> _Work instruction_:
Would you transcribe the whole listing exactly and drop its images?

> _Recorded information_:
[Start of section]

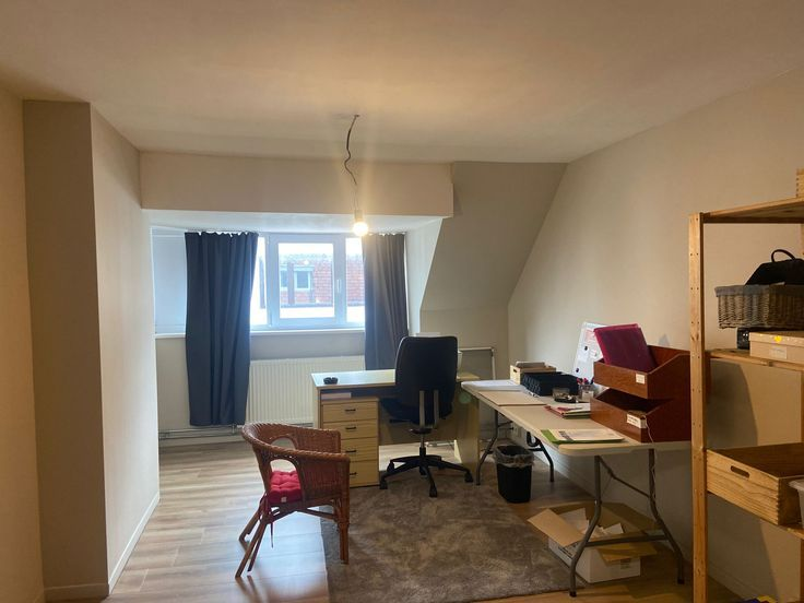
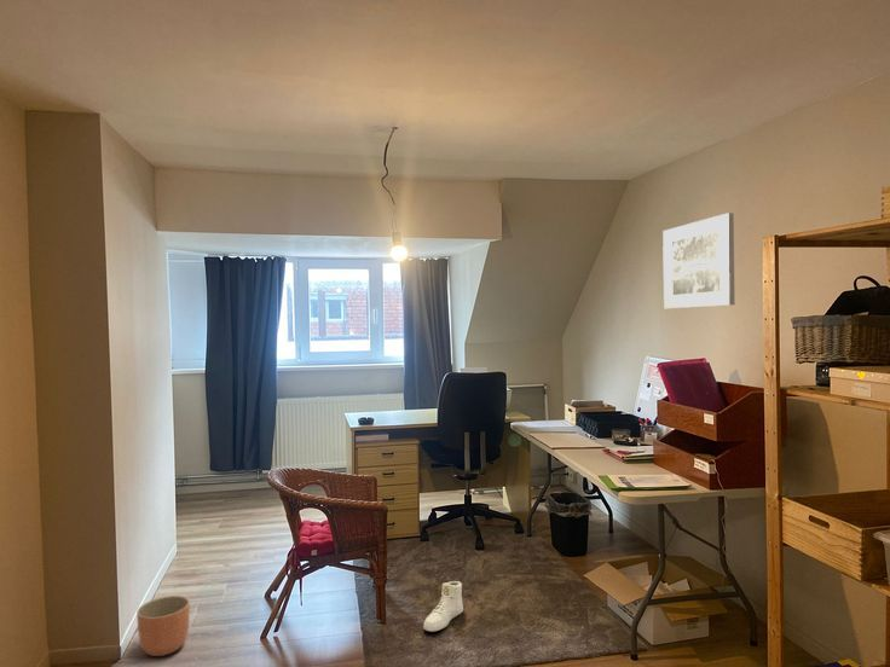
+ planter [135,594,191,657]
+ sneaker [422,580,464,632]
+ wall art [661,211,736,309]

[End of section]

> _Solution_:
+ planter [135,594,191,657]
+ sneaker [422,580,464,632]
+ wall art [661,211,736,309]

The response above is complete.